Les 3 prochaines années seront cruciales pour ne pas dépasser la barre des +1,5°C, affirme le GIEC dans le troisième volet de son rapport dédié aux solutions, publié lundi 4 avril. S’il reste possible d’atteindre les objectifs de l’Accord de Paris, une action très forte et rapide est indispensable. Comment faire ? Quelles propositions portons-nous à la FNH pour y arriver ? Décryptage.
Depuis 2018, le GIEC prévient : pour respecter l’Accord de Paris, les émissions mondiales doivent être réduites de 45% d’ici à 2030, en éliminant progressivement les énergies fossiles. L’Europe, pour faire sa part, s’engage à réduire ses émissions de 55% à cette échéance. Pourtant, les émissions continuent d’augmenter et les politiques actuelles entraîneraient un réchauffement de 2,7°C ou plus d'ici la fin du siècle ! Le Groupe d’experts intergouvernemental sur l’évolution du climat (GIEC) identifie les grands leviers pour changer la donne. Des mesures qui nous permettront de faire face au changement climatique, mais pas que : elles nous permettent aussi de lutter contre la crise alimentaire et énergétique que nous traversons actuellement.
-Au-delà, se produiront des impacts irréversibles pour les écosystèmes et donc pour les humains (mort des récifs coralliens et de la mangrove, disparition de certains glaciers, extinction de certaines espèces…)
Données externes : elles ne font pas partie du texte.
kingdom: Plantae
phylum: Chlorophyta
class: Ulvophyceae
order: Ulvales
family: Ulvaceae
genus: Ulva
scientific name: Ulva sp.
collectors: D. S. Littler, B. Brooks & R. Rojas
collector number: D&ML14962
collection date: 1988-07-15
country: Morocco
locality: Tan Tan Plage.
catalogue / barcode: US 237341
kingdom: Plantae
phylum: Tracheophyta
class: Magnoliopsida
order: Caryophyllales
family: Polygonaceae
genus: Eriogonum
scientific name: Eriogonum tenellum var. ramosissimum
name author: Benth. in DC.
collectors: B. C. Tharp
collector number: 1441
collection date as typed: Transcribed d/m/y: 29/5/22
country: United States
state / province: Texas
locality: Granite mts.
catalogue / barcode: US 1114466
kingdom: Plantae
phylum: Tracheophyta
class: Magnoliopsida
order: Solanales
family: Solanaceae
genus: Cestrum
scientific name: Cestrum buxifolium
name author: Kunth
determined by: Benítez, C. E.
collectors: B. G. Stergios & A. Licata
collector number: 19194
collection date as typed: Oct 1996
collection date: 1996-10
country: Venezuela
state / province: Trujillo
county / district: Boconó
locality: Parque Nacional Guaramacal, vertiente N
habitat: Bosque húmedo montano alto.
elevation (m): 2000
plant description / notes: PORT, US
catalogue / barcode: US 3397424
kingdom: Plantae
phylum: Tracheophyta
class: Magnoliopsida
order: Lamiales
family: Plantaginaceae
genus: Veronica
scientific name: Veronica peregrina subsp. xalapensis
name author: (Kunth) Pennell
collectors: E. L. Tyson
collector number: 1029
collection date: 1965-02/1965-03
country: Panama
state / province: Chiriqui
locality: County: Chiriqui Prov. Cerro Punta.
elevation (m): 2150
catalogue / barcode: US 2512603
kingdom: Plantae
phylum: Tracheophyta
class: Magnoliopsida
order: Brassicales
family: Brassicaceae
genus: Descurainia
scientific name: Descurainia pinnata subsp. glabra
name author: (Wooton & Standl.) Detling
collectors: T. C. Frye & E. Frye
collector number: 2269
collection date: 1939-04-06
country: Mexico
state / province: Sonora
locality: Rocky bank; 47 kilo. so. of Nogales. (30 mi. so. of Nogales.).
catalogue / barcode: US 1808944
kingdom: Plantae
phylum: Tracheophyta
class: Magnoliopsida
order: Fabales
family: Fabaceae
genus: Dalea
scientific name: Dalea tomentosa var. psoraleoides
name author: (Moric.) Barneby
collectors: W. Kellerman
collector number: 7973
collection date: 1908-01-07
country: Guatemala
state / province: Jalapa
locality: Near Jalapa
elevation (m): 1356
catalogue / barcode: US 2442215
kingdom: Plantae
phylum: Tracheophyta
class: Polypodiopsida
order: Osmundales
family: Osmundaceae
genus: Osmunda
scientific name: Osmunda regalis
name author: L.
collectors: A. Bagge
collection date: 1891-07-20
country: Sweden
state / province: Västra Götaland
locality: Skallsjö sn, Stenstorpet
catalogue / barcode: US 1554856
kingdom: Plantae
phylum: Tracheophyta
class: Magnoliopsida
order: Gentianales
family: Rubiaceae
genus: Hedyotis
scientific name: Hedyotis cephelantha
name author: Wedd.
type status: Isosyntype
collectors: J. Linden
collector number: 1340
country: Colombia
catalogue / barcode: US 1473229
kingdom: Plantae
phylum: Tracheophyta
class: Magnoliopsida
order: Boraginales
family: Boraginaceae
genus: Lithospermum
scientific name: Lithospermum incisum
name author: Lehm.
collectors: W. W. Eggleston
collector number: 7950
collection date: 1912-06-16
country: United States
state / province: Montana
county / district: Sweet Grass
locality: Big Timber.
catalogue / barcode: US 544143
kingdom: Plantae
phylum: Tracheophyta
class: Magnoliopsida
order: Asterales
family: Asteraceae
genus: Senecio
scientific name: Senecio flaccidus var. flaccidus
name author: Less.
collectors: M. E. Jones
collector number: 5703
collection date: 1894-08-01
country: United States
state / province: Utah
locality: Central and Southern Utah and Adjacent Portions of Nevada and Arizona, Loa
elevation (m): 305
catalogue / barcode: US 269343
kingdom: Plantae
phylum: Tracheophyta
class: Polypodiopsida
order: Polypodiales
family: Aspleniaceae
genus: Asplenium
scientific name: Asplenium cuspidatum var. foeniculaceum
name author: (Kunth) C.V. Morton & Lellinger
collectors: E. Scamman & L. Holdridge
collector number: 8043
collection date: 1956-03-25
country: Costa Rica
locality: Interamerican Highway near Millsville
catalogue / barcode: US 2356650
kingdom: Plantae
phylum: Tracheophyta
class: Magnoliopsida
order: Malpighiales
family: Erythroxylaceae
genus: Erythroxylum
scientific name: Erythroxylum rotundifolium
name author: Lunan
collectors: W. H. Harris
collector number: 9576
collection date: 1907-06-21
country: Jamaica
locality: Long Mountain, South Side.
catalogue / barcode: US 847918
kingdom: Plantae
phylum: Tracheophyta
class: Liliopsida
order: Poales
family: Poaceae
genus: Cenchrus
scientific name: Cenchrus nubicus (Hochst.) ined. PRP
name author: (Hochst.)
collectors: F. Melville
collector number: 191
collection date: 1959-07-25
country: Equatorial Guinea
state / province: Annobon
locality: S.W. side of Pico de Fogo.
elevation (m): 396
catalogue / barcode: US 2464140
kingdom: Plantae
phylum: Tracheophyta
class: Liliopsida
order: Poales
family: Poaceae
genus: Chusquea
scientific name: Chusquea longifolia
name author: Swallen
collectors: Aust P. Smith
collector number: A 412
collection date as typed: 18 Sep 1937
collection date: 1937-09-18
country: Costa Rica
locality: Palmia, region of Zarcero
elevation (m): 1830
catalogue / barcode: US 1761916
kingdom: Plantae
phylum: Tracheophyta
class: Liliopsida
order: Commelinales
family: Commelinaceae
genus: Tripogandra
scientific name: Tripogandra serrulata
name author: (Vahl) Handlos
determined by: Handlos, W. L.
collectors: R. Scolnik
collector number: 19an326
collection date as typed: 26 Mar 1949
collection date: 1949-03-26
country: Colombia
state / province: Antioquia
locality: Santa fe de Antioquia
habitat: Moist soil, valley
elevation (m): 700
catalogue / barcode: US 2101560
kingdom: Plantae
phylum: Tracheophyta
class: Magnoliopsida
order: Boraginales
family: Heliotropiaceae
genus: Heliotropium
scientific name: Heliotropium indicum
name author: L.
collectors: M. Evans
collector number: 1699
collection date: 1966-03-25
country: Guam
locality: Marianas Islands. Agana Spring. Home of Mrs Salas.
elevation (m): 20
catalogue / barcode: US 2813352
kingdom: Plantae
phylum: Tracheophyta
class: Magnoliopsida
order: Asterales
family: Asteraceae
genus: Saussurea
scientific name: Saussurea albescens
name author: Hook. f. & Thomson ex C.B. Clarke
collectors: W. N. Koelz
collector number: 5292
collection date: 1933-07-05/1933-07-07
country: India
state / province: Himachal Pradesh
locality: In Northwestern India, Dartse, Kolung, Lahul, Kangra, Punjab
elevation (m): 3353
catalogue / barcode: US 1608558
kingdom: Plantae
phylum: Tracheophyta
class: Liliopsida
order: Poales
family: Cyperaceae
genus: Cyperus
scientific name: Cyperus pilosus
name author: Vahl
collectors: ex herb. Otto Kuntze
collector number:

-14% des espèces terrestres seront menacées à +1,5°C, mais ce chiffre s’élève à 29% si on atteint les + 3°C
-Il pourrait y avoir 143 millions de déplacés climatiques supplémentaires en 2050 si on n’agit pas
-Si on maintient la trajectoire actuelle, la production de maïs devrait chuter de 1/5 à 1/3 d’ici la fin du siècle.
-L'inaction est plus coûteuse que les investissements nécessaires pour lutter contre la crise climatique.
Les solutions pour réduire nos émissions de gaz à effet de serre
La sobriété avant tout
“Les changements socioculturels et de mode de vie peuvent accélérer l'atténuation du changement climatique”. Pour la première fois, le GIEC affirme que la sobriété est indispensable pour relever le défi climatique car c’est un moyen de nous passer de l’énergie produite. La meilleure énergie est en effet celle que l’on ne consomme pas !
La sobriété, grande négligée des politiques publiques, concerne tous les secteurs, et contrairement à ce que prétendent ses détracteurs, aura de grandes vertus pour le pouvoir d’achat des ménages.
Les propositions de la FNH pour la France :
- Favoriser la réduction des consommations énergétiques des ménages notamment par la rénovation énergétique des bâtiments ;
- Réduire les déplacements motorisés contraints et les vitesses excessives : développement massif des alternatives à la voiture (vélo, train, marche), télétravail, généralisation du 30km/h en ville…
- Renouveler des politiques d’aménagement du territoire pour favoriser les proximités ;
- Faire évoluer l’industrie automobile vers des véhicules plus légers et des batteries 100% recyclées ;
- Réduire la production et la consommation de protéines animales.
- Réduire drastiquement le gaspillage alimentaire.
Energie : le développement des renouvelables, une priorité
La production d’énergie est le secteur le plus émetteur au niveau mondial. Le conflit russo-ukrainien a mis en lumière les problèmes de sécurité énergétique et la vulnérabilité des combustibles fossiles face aux crises géopolitiques. L'Agence internationale de l'énergie a souligné la nécessité d'une transition vers des énergies propres pour protéger les consommateurs contre les hausses de prix liées à notre dépendance au pétrole et au gaz étrangers.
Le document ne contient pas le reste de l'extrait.